Kardinal Schönborn: Christliche Kultur hat Zukunft
Mariazell, 21.6.06 (KAP) Die christliche Kultur hat Zukunft, weil das Geschenk der Gnade immer eine schöpferische Antwort des Menschen herausfordern wird, sagte Kardinal Christoph Schönborn am Mittwochmorgen beim gemeinsamen Gottesdienst der ungarischen und der österreichischen Bischöfe in der Mariazeller Basilika. Diese christliche Kultur der Zukunft werde vielleicht mehr von "Kathedralen der Nächstenliebe und der Barmherzigkeit" geprägt sein als von eindrucksvollen Gotteshäusern, aber in jedem Fall werde sie Ausdruck einer "schönen" Seelenlandschaft sein.
In seiner Predigt erinnerte der Vorsitzende der Österreichischen Bischofskonferenz daran, wie sehr die Prägekraft der Bibel die christliche Kultur Europas geformt hat. Wörtlich sagte Kardinal Schönborn: "Die Heilige Schrift hat durch starke Bilder, starke Symbole und starke Geschichten die Seelenlandschaft Europas geprägt". Hinter den Bildern der Bibel stehe aber nicht nur eine antike Kultur, sondern das "lebendige Wort Gottes". Die christliche Kultur stelle die schöpferische Antwort des Menschen auf das "Spiel der Gnade" dar.
Die ungarischen Bischöfe mit dem Vorsitzenden der Bischofskonferenz, Kardinal-Primas Peter Erdö, an der Spitze verabschiedeten sich nach der Messfeier von Kardinal Schönborn und den österreichischen Bischöfen. Kardinal Erdö lud die österreichischen Bischöfe für 2007 zu einem Gegenbesuch in Ungarn ein; Ort der Begegnung könnte die Katholische Universität sein, die neben ihrem Sitz in Budapest über einen eindrucksvollen Campus in Piliscsaba verfügt.
Die Episkopate der beiden Nachbarländer hatten von 19. bis 21. Juni in Mariazell zum ersten Mal seit 150 Jahren wieder gemeinsam getagt. Vor dem "Ausgleich" zwischen der österreichischen und der ungarischen Reichshälfte der Habsburgermonarchie (1867) hatte es gemeinsame Konferenzen der Bischöfe des Gesamtstaates gegeben. Kardinal Erdö erinnerte in Mariazell daran, dass diese Begegnungen damals von starken Spannungen gekennzeichnet waren. Heute hingegen sei die Situation "freundlich", so der ungarische Primas: "Jeder kann seine Identität bewahren und wir können trotzdem zusammenarbeiten".

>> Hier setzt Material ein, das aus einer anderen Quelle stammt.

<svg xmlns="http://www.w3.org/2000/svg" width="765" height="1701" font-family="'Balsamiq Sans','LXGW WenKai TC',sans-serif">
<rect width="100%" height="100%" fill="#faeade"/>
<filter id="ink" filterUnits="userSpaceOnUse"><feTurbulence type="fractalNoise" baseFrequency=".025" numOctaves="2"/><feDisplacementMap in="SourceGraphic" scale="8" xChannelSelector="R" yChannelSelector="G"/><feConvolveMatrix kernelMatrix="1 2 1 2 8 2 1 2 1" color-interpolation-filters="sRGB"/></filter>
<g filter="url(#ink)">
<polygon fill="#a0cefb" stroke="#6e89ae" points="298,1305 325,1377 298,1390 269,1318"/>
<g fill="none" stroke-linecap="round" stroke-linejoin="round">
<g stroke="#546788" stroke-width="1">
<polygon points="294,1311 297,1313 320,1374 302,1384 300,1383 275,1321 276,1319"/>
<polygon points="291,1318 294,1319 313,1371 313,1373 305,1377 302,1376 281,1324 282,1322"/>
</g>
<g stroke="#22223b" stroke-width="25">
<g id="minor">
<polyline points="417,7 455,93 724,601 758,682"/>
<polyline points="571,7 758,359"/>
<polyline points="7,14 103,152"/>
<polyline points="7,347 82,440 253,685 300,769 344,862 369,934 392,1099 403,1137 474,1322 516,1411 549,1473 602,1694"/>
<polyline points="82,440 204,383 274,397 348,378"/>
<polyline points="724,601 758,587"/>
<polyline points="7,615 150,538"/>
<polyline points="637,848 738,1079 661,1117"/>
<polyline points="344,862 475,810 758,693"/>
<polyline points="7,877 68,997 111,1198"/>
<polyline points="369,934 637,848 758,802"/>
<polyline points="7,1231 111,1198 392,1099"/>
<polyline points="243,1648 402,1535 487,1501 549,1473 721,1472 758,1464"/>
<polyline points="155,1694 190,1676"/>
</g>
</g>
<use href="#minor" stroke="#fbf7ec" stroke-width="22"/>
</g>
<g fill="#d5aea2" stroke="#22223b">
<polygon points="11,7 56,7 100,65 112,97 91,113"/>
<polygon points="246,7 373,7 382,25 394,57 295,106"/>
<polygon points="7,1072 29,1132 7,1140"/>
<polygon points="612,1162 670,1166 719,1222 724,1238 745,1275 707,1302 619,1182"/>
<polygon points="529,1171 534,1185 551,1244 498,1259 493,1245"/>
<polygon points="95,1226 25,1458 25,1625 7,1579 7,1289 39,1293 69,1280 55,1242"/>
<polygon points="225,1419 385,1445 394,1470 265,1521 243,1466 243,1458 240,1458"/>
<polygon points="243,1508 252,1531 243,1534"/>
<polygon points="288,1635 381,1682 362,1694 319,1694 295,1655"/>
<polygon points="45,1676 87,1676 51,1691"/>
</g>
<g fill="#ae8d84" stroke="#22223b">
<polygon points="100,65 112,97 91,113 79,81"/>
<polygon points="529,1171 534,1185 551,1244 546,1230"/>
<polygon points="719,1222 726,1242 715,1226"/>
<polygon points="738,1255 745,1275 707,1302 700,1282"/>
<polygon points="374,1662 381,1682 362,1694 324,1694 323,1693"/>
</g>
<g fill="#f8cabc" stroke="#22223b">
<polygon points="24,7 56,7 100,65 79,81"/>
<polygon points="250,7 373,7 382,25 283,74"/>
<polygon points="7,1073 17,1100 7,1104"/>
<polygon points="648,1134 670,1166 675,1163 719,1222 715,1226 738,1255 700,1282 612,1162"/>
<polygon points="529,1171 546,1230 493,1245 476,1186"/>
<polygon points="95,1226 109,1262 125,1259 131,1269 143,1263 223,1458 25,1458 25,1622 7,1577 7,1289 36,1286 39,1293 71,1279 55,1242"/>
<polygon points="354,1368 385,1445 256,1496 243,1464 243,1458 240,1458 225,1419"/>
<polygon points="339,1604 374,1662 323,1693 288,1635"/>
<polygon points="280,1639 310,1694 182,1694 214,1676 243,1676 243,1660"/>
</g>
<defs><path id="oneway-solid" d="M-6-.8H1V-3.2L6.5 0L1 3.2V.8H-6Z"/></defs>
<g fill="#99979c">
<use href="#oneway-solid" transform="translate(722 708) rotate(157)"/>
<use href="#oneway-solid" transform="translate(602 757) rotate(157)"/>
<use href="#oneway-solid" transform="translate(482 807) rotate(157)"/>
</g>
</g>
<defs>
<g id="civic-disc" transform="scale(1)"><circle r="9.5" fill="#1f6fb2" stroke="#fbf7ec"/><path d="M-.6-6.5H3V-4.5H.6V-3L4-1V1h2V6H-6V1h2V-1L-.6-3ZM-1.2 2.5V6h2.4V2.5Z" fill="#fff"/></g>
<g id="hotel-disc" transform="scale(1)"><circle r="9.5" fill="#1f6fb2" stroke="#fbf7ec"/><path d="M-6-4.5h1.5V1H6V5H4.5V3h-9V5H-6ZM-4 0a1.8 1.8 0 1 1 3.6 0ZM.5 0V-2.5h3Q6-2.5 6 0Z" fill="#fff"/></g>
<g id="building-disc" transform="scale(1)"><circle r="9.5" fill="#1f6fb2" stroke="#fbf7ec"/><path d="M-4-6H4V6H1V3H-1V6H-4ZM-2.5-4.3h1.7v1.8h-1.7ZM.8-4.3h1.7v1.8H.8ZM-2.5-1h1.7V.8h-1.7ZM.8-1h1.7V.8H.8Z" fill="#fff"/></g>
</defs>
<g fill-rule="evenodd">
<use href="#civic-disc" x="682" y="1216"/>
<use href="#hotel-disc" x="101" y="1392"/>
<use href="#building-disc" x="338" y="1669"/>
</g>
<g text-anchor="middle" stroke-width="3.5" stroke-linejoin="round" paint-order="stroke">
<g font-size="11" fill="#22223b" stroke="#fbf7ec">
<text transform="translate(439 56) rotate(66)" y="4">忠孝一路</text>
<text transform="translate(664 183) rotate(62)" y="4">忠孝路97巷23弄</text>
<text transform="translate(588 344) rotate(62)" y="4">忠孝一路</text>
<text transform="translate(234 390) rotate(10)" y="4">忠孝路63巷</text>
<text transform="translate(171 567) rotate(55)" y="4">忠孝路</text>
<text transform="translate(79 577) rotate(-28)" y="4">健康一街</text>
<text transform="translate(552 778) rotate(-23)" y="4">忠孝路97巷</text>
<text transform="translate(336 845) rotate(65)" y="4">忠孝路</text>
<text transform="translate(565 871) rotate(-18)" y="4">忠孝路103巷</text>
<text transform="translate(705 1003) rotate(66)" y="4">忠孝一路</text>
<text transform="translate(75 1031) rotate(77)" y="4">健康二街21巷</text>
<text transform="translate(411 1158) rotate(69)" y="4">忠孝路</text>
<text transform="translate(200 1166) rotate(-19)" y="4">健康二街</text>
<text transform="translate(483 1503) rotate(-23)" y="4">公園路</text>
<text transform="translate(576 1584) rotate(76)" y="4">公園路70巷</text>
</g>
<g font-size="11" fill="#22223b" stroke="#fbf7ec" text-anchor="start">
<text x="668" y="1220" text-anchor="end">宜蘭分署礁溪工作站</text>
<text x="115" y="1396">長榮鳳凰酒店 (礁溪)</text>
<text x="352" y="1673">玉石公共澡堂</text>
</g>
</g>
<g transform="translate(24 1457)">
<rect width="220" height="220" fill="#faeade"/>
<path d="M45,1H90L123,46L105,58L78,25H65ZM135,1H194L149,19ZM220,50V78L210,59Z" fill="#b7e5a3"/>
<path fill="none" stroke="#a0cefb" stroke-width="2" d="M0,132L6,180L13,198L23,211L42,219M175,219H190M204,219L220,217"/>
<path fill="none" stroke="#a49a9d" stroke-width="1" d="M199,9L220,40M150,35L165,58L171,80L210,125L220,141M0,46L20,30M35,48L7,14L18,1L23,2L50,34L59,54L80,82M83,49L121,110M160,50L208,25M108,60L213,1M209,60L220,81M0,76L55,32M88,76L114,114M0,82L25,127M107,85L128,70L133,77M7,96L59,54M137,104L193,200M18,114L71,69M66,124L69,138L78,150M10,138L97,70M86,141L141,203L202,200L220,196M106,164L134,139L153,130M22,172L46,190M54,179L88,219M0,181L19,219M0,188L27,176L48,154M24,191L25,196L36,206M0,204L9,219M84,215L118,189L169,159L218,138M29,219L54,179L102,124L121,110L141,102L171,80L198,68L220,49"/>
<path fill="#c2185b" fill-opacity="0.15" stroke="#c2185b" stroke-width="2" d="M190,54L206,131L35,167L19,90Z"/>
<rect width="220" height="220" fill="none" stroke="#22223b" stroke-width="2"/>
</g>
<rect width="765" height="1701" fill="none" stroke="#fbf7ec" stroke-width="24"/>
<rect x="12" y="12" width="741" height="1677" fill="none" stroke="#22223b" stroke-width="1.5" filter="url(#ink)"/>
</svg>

Das gemeinsame ungarisch-österreichische Bischofstreffen in Mariazell ist eine Konsequenz des Mitteleuropäischen Katholikentags, der 2004 mit der "Wallfahrt der Völker" in den steirischen Marienort seinen Höhepunkt gefunden hatte.

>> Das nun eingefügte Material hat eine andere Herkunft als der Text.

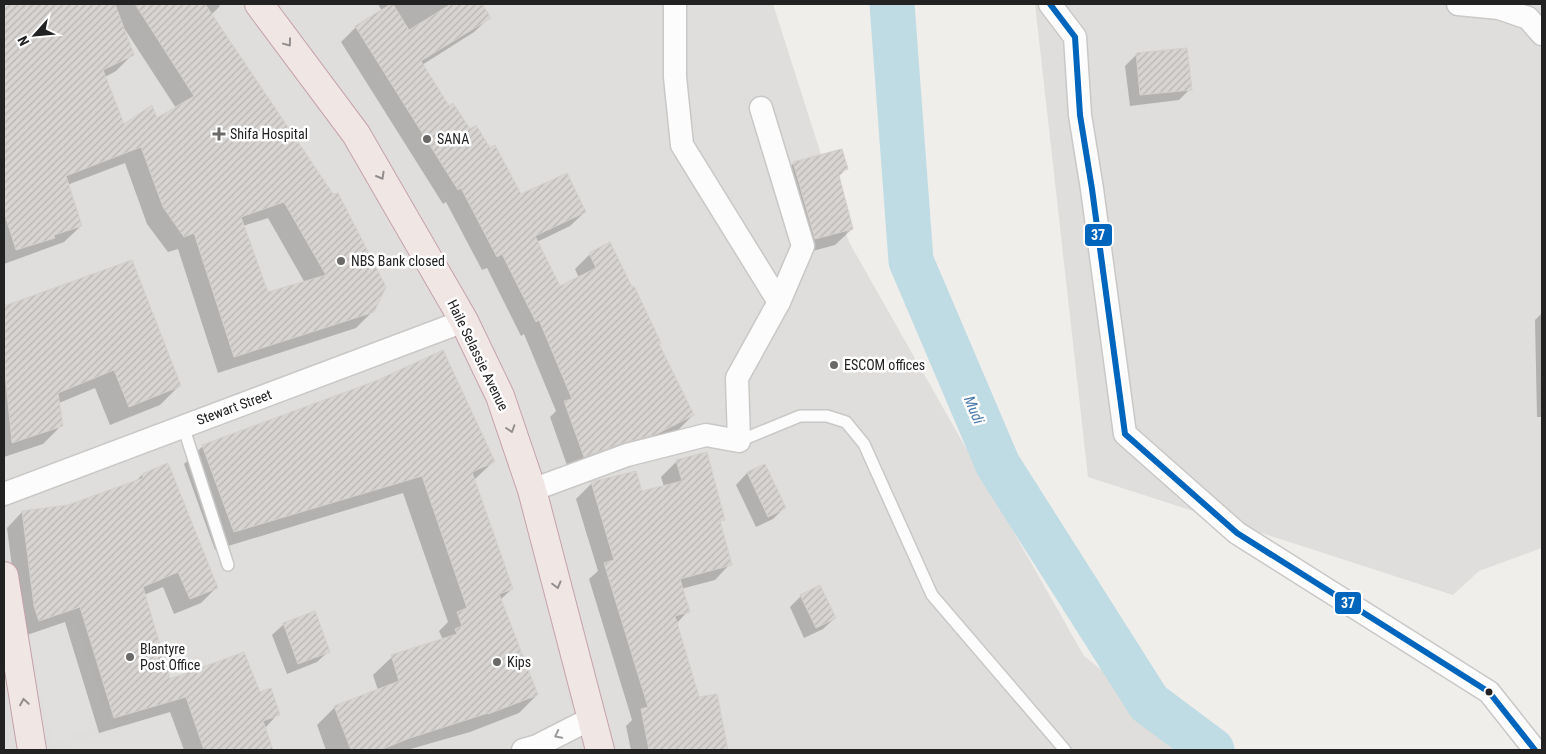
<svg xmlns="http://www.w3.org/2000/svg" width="1546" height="754" viewBox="0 0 1546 754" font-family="'Roboto Condensed',sans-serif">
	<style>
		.residential { fill: #dfdedc }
		.parking { fill: #e0dfde }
		.shadow { fill: #0003; fill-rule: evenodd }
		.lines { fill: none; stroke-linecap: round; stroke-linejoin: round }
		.river { stroke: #bfdbe3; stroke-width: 45 }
		.building { fill: url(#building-hatch); stroke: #d3d0cc; fill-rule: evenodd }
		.service-casing { stroke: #c9c8c7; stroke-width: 14 }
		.minor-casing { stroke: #c9c8c7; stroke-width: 25 }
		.trunk-casing { stroke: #c5a2ac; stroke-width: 30 }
		.service { stroke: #fdfcfc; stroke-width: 11 }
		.minor { stroke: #fdfcfc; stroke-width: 22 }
		.trunk { stroke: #f0e6e4; stroke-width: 28 }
		.bus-1-casing { stroke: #fff; stroke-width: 10 }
		.bus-1 { stroke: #0065bd; stroke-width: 6 }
		.oneway { stroke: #938e8d }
		.oneway2 { stroke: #9a9a9a }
		.poi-dot { fill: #6a6968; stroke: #fff; stroke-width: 2 }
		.bus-dot { fill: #222; stroke: #fff; stroke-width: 2 }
		.labels { text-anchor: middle; stroke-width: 5; stroke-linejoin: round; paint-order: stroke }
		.poi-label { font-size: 14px; fill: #222; stroke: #fff; text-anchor: start }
		.street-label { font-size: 14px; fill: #222; stroke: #fff }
		.water-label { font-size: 15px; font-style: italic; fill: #4a7aab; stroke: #fff }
		.line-badge { stroke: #fff; stroke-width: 2 }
		.badge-label { font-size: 14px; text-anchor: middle; font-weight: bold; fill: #fff }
	</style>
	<defs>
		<pattern id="building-hatch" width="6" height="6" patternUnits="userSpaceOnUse" patternTransform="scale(1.25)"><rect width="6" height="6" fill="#d7d4d2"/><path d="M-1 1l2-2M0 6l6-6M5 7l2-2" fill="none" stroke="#b8b6b4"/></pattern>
	</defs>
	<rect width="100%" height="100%" fill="#f0eeeb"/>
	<g class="residential">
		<path d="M4,4H773L849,242L1084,656L1202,750H4Z"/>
		<path d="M1035,4H1542V548L1479,571L1453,595L1088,477Z"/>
	</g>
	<g class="parking">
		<path d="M76,622L108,723L52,742L29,638Z"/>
		<path d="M174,712L186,750H56L55,748Z"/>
	</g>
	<g class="shadow">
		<path d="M4,4H218L220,6L211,15L373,311L356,328L218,373L178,249L168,252L147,224L125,163L67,185L81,226L64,242L4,264ZM124,28L176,108L156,120L123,126L105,77L116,71L132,55ZM268,218L305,283L267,293L243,226Z"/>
		<path d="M378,4H480L489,18L474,32L422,65L449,108L521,196L585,212L570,226L537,242L559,288L579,278L575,269L590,254L657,344L693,415L678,430L641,448L569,471L550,417L556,411L524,334L521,336L487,268L482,270L446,202L443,204L341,42L356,27L382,11Z"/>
		<path d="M1136,55L1190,89L1179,100L1130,106L1125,66Z"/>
		<path d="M794,163L846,169L838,177L852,229L835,245L798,255L777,179Z"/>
		<path d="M68,286L179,386L160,405L110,425L95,388L59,403L62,425L43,444L4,457V308Z"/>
		<path d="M1542,313V417H1537L1535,320Z"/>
		<path d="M203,446L493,462L474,480L512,589L500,600L537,695L519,713L470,732L407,750H326L317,725L335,707L378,690L373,675L392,657L443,640L439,631L448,622L403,493L215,550L184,464Z"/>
		<path d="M677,461L723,519L719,523L730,564L715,580L681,589L688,611L676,624L698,699L716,695L726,750H631L626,726L632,720L589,579L598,571L576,499L592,483L641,492L664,487L661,477Z"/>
		<path d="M764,466L784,508L773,519L756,527L736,485L747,473Z"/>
		<path d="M142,475L216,588L201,603L174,614L163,587L144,595L170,680L259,693L278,714L264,729L272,750H184L170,712L99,733L65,622L24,636L19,622L7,528L22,512L69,506L135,482Z"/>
		<path d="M801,596L835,618L823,629L804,638L790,607Z"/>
		<path d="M284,624L329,651L317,662L287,674L272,635Z"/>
	</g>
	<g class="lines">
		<path class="river" d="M892,4L911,261L998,465L1149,703L1212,750"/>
	</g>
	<g class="building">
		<path d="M4,4H115L134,55L103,70L124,124L152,105L157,118L194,96L135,4H205L333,194L338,193L386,287L374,312L234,357L194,233L184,237L163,207L141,147L66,176L82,226L54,235L55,238L16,250L4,212ZM284,202L326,275L268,292L241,217Z"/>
		<path d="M391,4H393L409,30L451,4H482L491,18L421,61L449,106L453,103L470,129L476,125L490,148L495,145L521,194L567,173L586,212L535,236L560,286L596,268L589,253L610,242L632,287L634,286L661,343L659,344L694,415L657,434L623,443L584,457L564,401L572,399L539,320L536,322L502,254L497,257L461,188L458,190L355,26Z"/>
		<path d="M1187,48L1192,90L1140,95L1136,53Z"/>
		<path d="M842,149L848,169L838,172L853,229L815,239L793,162Z"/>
		<path d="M132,260L181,386L129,407L114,370L58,393L63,426L12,443L4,361V306Z"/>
		<path d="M443,350L495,462L472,472L513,589L499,594L538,695L488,714V713L410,738L380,750H351L334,706L399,681L391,655L457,634L455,629L462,626L457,612L467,608L422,476L234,532L202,445L378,380Z"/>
		<path d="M707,452L725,520L720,521L732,565L680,579L690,612L675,616L699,697L717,694L728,750H649L641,709L648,707L604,563L614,560L591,482L636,471L642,491L682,481L676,460Z"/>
		<path d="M168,463L218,588L190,599L178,572L143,587L170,679L244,652L260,692L271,688L280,715L263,721L273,750H204L186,697L114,718L80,607L39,621L34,606L22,511L68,505L143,478L142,474Z"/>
		<path d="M765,464L786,508L768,517L747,472Z"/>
		<path d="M820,585L836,618L816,628L800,595Z"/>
		<path d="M315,611L330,652L298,664L283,623Z"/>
	</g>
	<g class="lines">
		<defs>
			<g id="service">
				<path d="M183,426L228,565"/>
				<path d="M739,441L800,416H827L846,422L864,444L932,595L1065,750"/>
			</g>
			<g id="minor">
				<path d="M675,4V77L682,145L779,302"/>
				<path d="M1050,4L1075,37L1080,115L1092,189L1125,434L1237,533L1489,692L1535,750"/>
				<path d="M1458,4L1499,8L1528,18L1542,34"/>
				<path d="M532,490L627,455L706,435L739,441L737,378L779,302L803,246L761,108"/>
				<path d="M4,494L464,321"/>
				<path d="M523,750L537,746L592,718"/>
			</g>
			<g id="trunk">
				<path d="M259,4L356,134L464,321L500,396L532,490L600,750"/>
				<path d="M4,576L32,750"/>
			</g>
		</defs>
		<use href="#service" class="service-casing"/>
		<use href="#minor" class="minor-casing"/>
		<use href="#trunk" class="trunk-casing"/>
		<use href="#service" class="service"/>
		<use href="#minor" class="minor"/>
		<use href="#trunk" class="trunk"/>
		<defs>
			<path id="bus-1" d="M1050,4L1075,37L1080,115L1092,189L1125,434L1237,533L1489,692L1535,750"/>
		</defs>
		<use href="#bus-1" class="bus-1-casing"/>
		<use href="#bus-1" class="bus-1"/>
	</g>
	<defs><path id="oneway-chevron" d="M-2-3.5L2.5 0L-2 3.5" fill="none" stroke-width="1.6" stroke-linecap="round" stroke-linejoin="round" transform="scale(1.25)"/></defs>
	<g class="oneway">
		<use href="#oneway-chevron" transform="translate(288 43) rotate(53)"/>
		<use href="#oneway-chevron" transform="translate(381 176) rotate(60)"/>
		<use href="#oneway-chevron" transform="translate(511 429) rotate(72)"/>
		<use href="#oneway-chevron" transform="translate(557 585) rotate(75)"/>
		<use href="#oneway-chevron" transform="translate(24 702) rotate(-99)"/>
	</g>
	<use class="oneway2" href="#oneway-chevron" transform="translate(558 735) rotate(153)"/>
	<g class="poi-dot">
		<path d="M216.5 126.5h5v5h5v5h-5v5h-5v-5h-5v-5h5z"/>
		<circle cx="427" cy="139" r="5"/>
		<circle cx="341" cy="261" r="5"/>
		<circle cx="834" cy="365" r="5"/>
		<circle cx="130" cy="657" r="5"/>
		<circle cx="497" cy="662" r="5"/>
	</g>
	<circle class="bus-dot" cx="1489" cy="692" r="4.5"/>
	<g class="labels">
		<g class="poi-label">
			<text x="230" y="139">Shifa Hospital</text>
			<text x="437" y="144">SANA</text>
			<text x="351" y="266">NBS Bank closed</text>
			<text x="844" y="370">ESCOM offices</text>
			<text x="140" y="654">Blantyre<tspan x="140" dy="16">Post Office</tspan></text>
			<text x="507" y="667">Kips</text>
		</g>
		<g class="street-label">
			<text transform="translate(478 355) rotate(64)" y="5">Haile Selassie Avenue</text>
			<text transform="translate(234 407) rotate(-20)" y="5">Stewart Street</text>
		</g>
		<g class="water-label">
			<text transform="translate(974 410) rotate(67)" y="5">Mudi</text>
		</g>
	</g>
	<g class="line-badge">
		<rect x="1084" y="223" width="29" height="24" rx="5" fill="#0065bd"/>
		<rect x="1334" y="591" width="28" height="24" rx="5" fill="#0065bd"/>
	</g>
	<g class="badge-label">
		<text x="1098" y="240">37</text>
		<text x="1348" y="608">37</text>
	</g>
	<rect width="1546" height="754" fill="none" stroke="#222222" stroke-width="10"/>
	<g transform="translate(35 35) rotate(243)" stroke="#ffffff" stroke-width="4" paint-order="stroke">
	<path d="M0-4L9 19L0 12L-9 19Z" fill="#222222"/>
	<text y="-8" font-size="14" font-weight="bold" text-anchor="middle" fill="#222222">N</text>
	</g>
</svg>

Die österreichischen Bischöfe setzten am Mittwoch nach der Abreise ihrer ungarischen Mitbrüder ihre Sommervollversammlung fort. Unter anderem wurde über das im kommenden Jahr bevorstehende 850-Jahr-Jubiläum von Mariazell beraten, zu dem Papst Benedikt XVI. erwartet wird. Außerdem ging es auch um die Gestaltung der vier geplanten Pädagogischen Hochschulen in kirchlicher Trägerschaft in Österreich.